(Extracted page text data)

━━━━━━━━━━━━━━━━━━━━

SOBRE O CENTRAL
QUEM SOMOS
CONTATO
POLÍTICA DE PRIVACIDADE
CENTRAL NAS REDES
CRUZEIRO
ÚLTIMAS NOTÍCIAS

━━━━━━━━━━━━━━━━━━━━

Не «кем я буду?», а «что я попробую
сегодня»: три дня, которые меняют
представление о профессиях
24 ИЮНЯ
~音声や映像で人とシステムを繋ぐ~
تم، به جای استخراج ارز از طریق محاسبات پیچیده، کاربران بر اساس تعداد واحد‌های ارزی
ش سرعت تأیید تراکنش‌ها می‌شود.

━━━━━━━━━━━━━━━━━━━━

__EXERCISE__
For this task, write out exactly the lines of the entries above, starting at the line with "SOBRE O CENTRAL" and ending at the line with "ÚLTIMAS NOTÍCIAS", both included, and no others.

__EXPECTED ANSWER__
SOBRE O CENTRAL
QUEM SOMOS
CONTATO
POLÍTICA DE PRIVACIDADE
CENTRAL NAS REDES
CRUZEIRO
ÚLTIMAS NOTÍCIAS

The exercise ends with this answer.